I am a water that the Lelit grace is 57 Mm, which makes it awkward for parts, but it does have a pid. But from a browse on the web there seem to be several baskets available nowadays even precision ones. So I am nos sure if 57 mm is still an issue? I don't plan on upgrading anytime soon. With regards to temp, I am not to certain on the temperature surfing with the rancia. I drink 4-6 espressos a day. So I am not sure about following the procedure every time.The posts I have read mostly pre date the v6 Silvia, so I was wondering if the temperature variation was still an issue? Don't fancy doing home made pid installs now .

i also drink the occasional cappuccino. Maybe one a day?

I haven't found many post dealing with the grace, mostly seem to be about Anna. So I am a bit optimistic towards the Lelit, however everyone seems to praise the Silvia.

so between these two (or maybe the bezerra hobby) what would you all recommend?


----------



## DavecUK (Aug 6, 2013)

@Jimbulsara Welcome to the forum.

What is it you actually want from a machine, what things are important to you.



Price


Type of drinks (don't forget guests)


Appearance


Maintenance


Used or New


Features


ease of use


----------



## Jimbulsara (Sep 3, 2021)

Hi,

Mostly espressos, occasional cappuccino. 
Now I would like to buy new. My budget would be around 500 quid for the machine. The grinder I would get later. (Have a Nice Italian place close by I can get ground coffee for now).

unsure of features. For instance , is a pid really important in the new Silvia? If it is then I would tend towards the Lelit. That kind of stuff.

No bothered too much on appearance .


----------



## Like Medium Strong Coffee (Feb 18, 2021)

With your budget, please look at our classifieds. There are some used machines - espresso machine and grinder. Both will be within your budget! 😊

Because, the coffee powder doesn't work, IMO. You need a grinder as roasted beans are the way forward.

The used espresso machine may not be fully modified - Gaggia. But, you would be able to modify it, if you are up for it.

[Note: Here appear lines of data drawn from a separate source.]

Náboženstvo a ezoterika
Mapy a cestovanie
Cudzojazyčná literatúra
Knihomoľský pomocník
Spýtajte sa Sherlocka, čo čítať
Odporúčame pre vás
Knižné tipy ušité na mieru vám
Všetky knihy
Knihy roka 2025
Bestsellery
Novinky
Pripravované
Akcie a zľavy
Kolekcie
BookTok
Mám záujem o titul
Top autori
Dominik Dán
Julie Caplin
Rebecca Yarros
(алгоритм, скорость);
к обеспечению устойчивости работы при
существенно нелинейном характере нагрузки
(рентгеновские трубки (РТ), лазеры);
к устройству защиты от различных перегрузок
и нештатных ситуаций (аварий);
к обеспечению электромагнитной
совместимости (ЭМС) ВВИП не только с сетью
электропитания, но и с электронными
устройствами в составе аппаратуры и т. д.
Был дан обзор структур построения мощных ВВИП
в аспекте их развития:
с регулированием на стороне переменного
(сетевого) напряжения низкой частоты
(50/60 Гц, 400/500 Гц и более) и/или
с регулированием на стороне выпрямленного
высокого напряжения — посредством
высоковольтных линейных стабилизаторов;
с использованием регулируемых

You also need to think about water, if you are living in a hard-water area.

Good luck!

Btw, welcome to the forum!


----------



## Evergreen88 (Jun 7, 2021)

Jimbulsara said:


> Hi,
> 
> Mostly espressos, occasional cappuccino.
> Now I would like to buy new. My budget would be around 500 quid for the machine. The grinder I would get later. (Have a Nice Italian place close by I can get ground coffee for now).
> ...


 Unfortunately it's almost impossible to use an espresso machine with pre-ground coffee.

You need to factor in the cost of the grinder (200-300£ minimum for an electric one).


----------



## Jimbulsara (Sep 3, 2021)

It seems that everyone suggest a grinder, which I will get then. The question still remains however. Between the aforementioned machines, given the features of the lelit, is it worth it to get a rancia Silvia? I know the 57 mm portafilter is less than ideal, but a cursory look online finds many items, even precision baskets. So is lelit grace a good machine taking into acccount it's features when compared with the Silvia?


----------



## MediumRoastSteam (Jul 7, 2015)

There are a few members who have the Grace here. I never used one, so can't comment much. And yes, you can find accessories, because Ascaso used to make 57mm groups, but have since changed.

The Lelit has a PID, which the Rancilio doesn't.

If I were you... I'd look at the second hand market. For a similar price, you can buy something a lot better.


----------